In order to validly deliberate, the General Extraordinary Assembly will need to count at least half of the members. Failing such condition, the General Extraordinary Assembly will be called again within 15 days, in the formal conditions provided by article 13 above, and during this second Assembly, the Assembly will validly deliberate, notwithstanding the number of members present or represented, but concerning the sole matters set on the agenda of the first Assembly. The resolutions of the General Extraordinary Assembly shall be adopted with a majority of two thirds of the voting members, present or represented. They must be adopted unanimously in case of a resolution concerning the dissolution of the Association.
III. Endowment, Annual Resources, Financial Management
§16. Endowment
The endowment includes the contributions made by the members of the Association or by third parties for the good functioning of the Association and by the possible surplus of the yearly resources.
§17. Yearly Resources
The yearly resources of the Association include: the contributions paid by the members and which minimum amount and rate are decided yearly during the General Assembly; the income generated by the assets it owns; the subventions of the States, regions, communities and Public Establishments, and of the private patronage; the remuneration of services; the resources generated exceptionally, that may be subject to authorisation of the competent authority.
§18. Financial Management
The Association shall keep yearly books among which the statement of account, the results and the balance sheet.
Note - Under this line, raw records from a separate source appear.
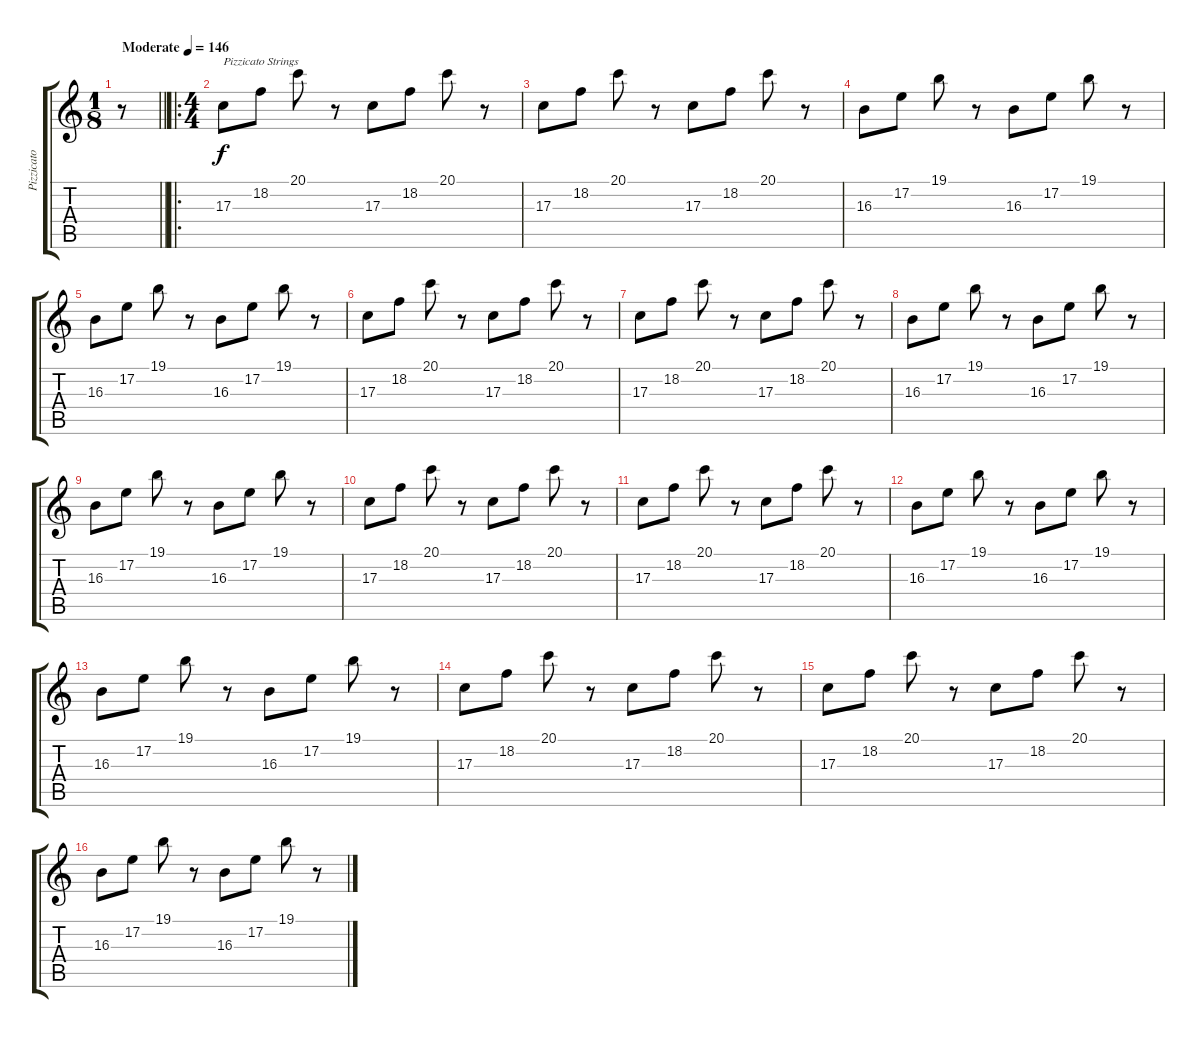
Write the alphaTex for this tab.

\track ("Pizzicato Strings" "Pizzicato ") {instrument pizzicatostrings}
\staff {score tabs}
\tuning (E4 B3 G3 D3 A2 E2) {hide}
\ts (1 8)
\tempo (146 "Moderate")
\clef g2
\barLineRight lightlight
\ks c
r.8{dy f volume 3 instrument pizzicatostrings} |
\ro
\ts (4 4)
17.3.8{txt "Pizzicato Strings" volume 10 instrument pizzicatostrings} 18.2.8 20.1.8 r.8 17.3.8 18.2.8 20.1.8 r.8 |
17.3.8 18.2.8 20.1.8 r.8 17.3.8{volume 3} 18.2.8 20.1.8 r.8 |
16.3.8{volume 10} 17.2.8 19.1.8 r.8 16.3.8 17.2.8 19.1.8 r.8 |
16.3.8 17.2.8 19.1.8 r.8 16.3.8{volume 3} 17.2.8 19.1.8 r.8 |
17.3.8{volume 10} 18.2.8 20.1.8 r.8 17.3.8 18.2.8 20.1.8 r.8 |
17.3.8 18.2.8 20.1.8 r.8 17.3.8{volume 3} 18.2.8 20.1.8 r.8 |
16.3.8{volume 10} 17.2.8 19.1.8 r.8 16.3.8 17.2.8 19.1.8 r.8 |
16.3.8 17.2.8 19.1.8 r.8 16.3.8{volume 3} 17.2.8 19.1.8 r.8 |
17.3.8{volume 10} 18.2.8 20.1.8 r.8 17.3.8 18.2.8 20.1.8 r.8 |
17.3.8 18.2.8 20.1.8 r.8 17.3.8{volume 3} 18.2.8 20.1.8 r.8 |
16.3.8{volume 10} 17.2.8 19.1.8 r.8 16.3.8 17.2.8 19.1.8 r.8 |
16.3.8 17.2.8 19.1.8 r.8 16.3.8{volume 3} 17.2.8 19.1.8 r.8 |
17.3.8{volume 10} 18.2.8 20.1.8 r.8 17.3.8 18.2.8 20.1.8 r.8 |
17.3.8 18.2.8 20.1.8 r.8 17.3.8{volume 3} 18.2.8 20.1.8 r.8 |
16.3.8{volume 10} 17.2.8 19.1.8 r.8 16.3.8 17.2.8 19.1.8 r.8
The Association must appoint an auditor for checking the accounts. The members are not personally financially liable.
IV. Interior Rules, Dissolution, Winding-up
§19. Interior Rules
The Interior Rules setting the necessary dispositions applicable to the present by-laws or to the fulfilment of the purpose of the Association may be drafted by the Executive Board without them being considered a modification of the by-laws and as long as they do not change their spirit.
§20. Dissolution, Winding-up
In case of a dissolution pronounced by a General Extraordinary Assembly according to the provisions of article 15 above, the Assembly shall appoint one or several referees in charge of winding-up the assets of the Association in ways congruent with the objectives of the association.
§21. The statutes come into force as soon as approved by the Extraordinary General Assembly.
§22. The disputes will be governed by the French law as long as the establishment of the association is in France.